Apisarnthanarak Anucha, Holzmann-Pazgal Galit, Hamvas Aaron, Olsen Margaret A, Fraser Victoria J
Division of Infectious Diseases, Department of Pediatrics, St Louis Children's Hospital, Washington University School of Medicine, St Louis, Missouri 63110, USA.
Pediatrics. 2003 Dec;112(6 Pt 1):1283-9. doi: 10.1542/peds.112.6.1283.
To determine the rates, characteristics, risk factors, and outcomes of ventilator-associated pneumonia (VAP) in extremely preterm neonates in a neonatal intensive care unit (NICU).
A prospective cohort study was conducted at the St Louis Children's Hospital on all patients who had birth weight <or=2000 g and were admitted to the NICU for >or=48 hours from October 2000 to July 2001. Extremely preterm neonates were defined as neonates with estimated gestational age (EGA) <28 weeks. The primary outcome was the development of VAP. Secondary outcomes were death and NICU length of stay (LOS). Multiple logistic regression was performed to determine independent predictors for VAP and mortality.
A total of 229 patients were enrolled. Sixty-seven (29%) had EGA <28 weeks. Nineteen episodes of VAP occurred in 19 (28.3%) of 67 mechanically ventilated patients. VAP rates were 6.5 per 1000 ventilator days for patients with EGA <28 weeks and 4 per 1000 ventilator days for EGA >or=28 weeks. By multivariate analysis, bloodstream infection before VAP (adjusted odds ratio: 3.5; 95% confidence interval [CI]: 1.2-10.8) was an independent risk factor for VAP after adjustment for the duration of endotracheal intubation. Ventilator-associated pneumonia (adjusted odds ratio: 3.4; 95% CI: 1.2-12.3) was an independent predictor of mortality. A strong association between VAP and mortality was observed in neonates who stayed in the NICU >30 days (relative risk: 8.0; 95% CI: 1.9-35.0). Patients with VAP also had prolonged NICU LOS (median: 138 vs 82 days).

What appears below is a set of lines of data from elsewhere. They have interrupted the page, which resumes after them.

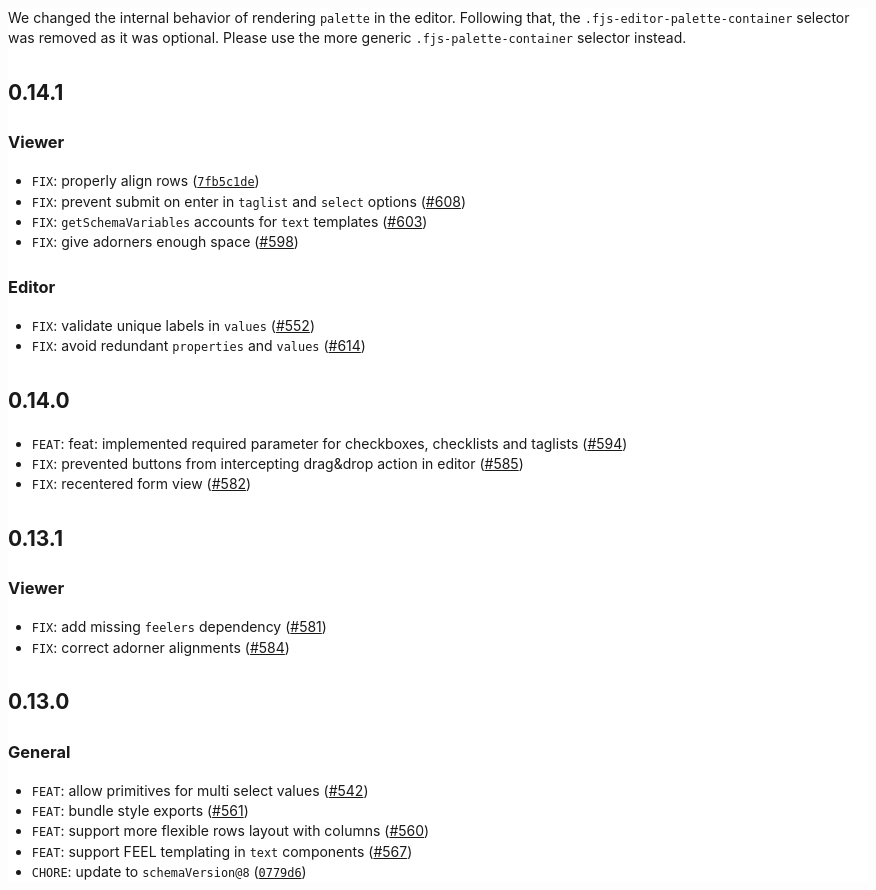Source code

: We changed the internal behavior of rendering `palette` in the editor. Following that, the `.fjs-editor-palette-container` selector was removed as it was optional. Please use the more generic `.fjs-palette-container` selector instead.

## 0.14.1

### Viewer

- `FIX`: properly align rows ([`7fb5c1de`](https://github.com/bpmn-io/form-js/commit/7fb5c1deae6b620acc6a7554167256279226bfc4))
- `FIX`: prevent submit on enter in `taglist` and `select` options ([#608](https://github.com/bpmn-io/form-js/issues/608))
- `FIX`: `getSchemaVariables` accounts for `text` templates ([#603](https://github.com/bpmn-io/form-js/pull/603))
- `FIX`: give adorners enough space ([#598](https://github.com/bpmn-io/form-js/issues/598))

### Editor

- `FIX`: validate unique labels in `values` ([#552](https://github.com/bpmn-io/form-js/issues/552))
- `FIX`: avoid redundant `properties` and `values` ([#614](https://github.com/bpmn-io/form-js/issues/614))

## 0.14.0

- `FEAT`: feat: implemented required parameter for checkboxes, checklists and taglists ([#594](https://github.com/bpmn-io/form-js/issues/594))
- `FIX`: prevented buttons from intercepting drag&drop action in editor ([#585](https://github.com/bpmn-io/form-js/issues/585))
- `FIX`: recentered form view ([#582](https://github.com/bpmn-io/form-js/issues/582))

## 0.13.1

### Viewer

- `FIX`: add missing `feelers` dependency ([#581](https://github.com/bpmn-io/form-js/issues/581))
- `FIX`: correct adorner alignments ([#584](https://github.com/bpmn-io/form-js/issues/584))

## 0.13.0

### General

- `FEAT`: allow primitives for multi select values ([#542](https://github.com/bpmn-io/form-js/issues/542))
- `FEAT`: bundle style exports ([#561](https://github.com/bpmn-io/form-js/pull/561))
- `FEAT`: support more flexible rows layout with columns ([#560](https://github.com/bpmn-io/form-js/issues/560))
- `FEAT`: support FEEL templating in `text` components ([#567](https://github.com/bpmn-io/form-js/pull/567))
- `CHORE`: update to `schemaVersion@8` ([`0779d6`](https://github.com/bpmn-io/form-js/pull/578/commits/0779d6b5d55206a0045ab21185f81137189aeb76))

VAP occurred at high rates in extremely preterm neonates and was associated with increased mortality. Additional studies are needed to develop interventions to prevent VAP in NICU patients.
确定新生儿重症监护病房(NICU)中极早产儿呼吸机相关性肺炎(VAP)的发生率、特征、危险因素及转归。
2000年10月至2001年7月,在圣路易斯儿童医院对所有出生体重≤2000 g且入住NICU≥48小时的患者进行了一项前瞻性队列研究。极早产儿定义为估计孕周(EGA)<28周的新生儿。主要结局是VAP的发生。次要结局是死亡和NICU住院时间(LOS)。进行多因素logistic回归以确定VAP和死亡率的独立预测因素。
共纳入229例患者。67例(29%)EGA<28周。67例机械通气患者中有19例(28.3%)发生19次VAP发作。EGA<28周的患者VAP发生率为每1000个呼吸机日6.5例,EGA≥28周的患者为每1000个呼吸机日4例。多因素分析显示,在调整气管插管持续时间后,VAP前的血流感染(校正比值比:3.5;95%置信区间[CI]:l.2 - 10.8)是VAP的独立危险因素。呼吸机相关性肺炎(校正比值比:3.4;95% CI:1.2 - 12.3)是死亡率的独立预测因素。在NICU住院>30天的新生儿中,观察到VAP与死亡率之间存在强关联(相对危险度:8.0;95% CI:1.9 - 35.0)。发生VAP的患者NICU LOS也延长(中位数:138天对82天)。
极早产儿VAP发生率高,且与死亡率增加相关。需要进一步研究以制定预防NICU患者VAP的干预措施。